DATA EXTRACTS:
---------------
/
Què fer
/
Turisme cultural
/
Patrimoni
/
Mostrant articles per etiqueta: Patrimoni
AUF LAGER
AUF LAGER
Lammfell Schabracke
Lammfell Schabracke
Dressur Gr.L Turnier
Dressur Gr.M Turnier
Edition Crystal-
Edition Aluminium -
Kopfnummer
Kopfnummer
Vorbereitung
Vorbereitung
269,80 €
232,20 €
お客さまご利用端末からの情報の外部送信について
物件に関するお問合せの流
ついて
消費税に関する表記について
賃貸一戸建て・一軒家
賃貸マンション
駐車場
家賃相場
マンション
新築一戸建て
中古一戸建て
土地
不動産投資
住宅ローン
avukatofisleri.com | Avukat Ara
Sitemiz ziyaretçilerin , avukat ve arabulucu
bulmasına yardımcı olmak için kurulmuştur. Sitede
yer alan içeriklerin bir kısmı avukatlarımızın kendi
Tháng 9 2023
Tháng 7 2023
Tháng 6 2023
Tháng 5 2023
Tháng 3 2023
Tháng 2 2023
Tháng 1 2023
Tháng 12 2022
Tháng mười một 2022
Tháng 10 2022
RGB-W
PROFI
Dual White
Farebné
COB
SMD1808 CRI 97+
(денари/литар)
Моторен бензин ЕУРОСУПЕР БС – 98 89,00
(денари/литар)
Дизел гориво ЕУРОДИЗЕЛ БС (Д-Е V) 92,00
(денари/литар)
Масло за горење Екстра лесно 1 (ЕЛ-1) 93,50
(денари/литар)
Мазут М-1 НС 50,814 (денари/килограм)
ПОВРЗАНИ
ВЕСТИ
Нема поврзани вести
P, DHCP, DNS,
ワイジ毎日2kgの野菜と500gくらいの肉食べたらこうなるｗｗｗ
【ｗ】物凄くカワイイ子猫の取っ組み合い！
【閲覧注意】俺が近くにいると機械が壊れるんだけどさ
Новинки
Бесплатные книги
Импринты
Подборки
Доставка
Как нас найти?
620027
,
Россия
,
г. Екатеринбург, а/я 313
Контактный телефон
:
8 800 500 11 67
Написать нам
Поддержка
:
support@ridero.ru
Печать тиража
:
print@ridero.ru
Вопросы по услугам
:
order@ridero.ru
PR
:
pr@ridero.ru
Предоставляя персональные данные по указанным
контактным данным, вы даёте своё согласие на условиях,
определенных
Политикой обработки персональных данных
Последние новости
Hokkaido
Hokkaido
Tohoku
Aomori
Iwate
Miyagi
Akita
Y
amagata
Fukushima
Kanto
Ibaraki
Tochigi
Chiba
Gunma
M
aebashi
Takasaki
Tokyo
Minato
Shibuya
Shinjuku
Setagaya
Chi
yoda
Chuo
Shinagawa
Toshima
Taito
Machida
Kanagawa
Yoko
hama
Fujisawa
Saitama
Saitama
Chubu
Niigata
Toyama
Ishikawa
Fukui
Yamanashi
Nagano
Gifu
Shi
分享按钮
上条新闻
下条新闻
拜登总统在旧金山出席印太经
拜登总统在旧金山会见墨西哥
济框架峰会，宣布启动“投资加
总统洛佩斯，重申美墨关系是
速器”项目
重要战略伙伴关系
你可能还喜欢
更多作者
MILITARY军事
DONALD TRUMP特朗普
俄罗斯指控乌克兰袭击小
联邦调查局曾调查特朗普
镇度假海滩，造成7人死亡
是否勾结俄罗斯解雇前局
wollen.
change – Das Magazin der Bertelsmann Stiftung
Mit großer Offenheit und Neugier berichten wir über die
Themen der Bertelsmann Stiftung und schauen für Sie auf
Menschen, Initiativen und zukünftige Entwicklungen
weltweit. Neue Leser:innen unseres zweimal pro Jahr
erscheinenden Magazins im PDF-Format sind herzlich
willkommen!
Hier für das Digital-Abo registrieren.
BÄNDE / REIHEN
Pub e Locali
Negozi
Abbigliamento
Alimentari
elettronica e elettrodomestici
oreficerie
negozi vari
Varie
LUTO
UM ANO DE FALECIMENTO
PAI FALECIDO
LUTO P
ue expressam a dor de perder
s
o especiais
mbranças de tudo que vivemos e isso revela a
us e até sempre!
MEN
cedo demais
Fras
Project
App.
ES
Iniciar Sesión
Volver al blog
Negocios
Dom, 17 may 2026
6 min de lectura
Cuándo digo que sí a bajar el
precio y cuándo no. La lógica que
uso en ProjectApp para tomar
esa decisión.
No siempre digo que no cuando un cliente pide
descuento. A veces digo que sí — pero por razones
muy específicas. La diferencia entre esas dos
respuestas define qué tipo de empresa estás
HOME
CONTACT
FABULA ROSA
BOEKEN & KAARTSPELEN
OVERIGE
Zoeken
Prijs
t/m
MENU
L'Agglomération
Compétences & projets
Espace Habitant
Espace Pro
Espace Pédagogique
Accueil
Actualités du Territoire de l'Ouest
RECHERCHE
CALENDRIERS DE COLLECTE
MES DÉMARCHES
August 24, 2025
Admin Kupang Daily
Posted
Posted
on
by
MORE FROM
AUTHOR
---------------
EXERCISE DESCRIPTION:
Show the lines above that include "ridero".

RESULT FOR THIS EXERCISE:
support@ridero.ru
print@ridero.ru
order@ridero.ru
pr@ridero.ru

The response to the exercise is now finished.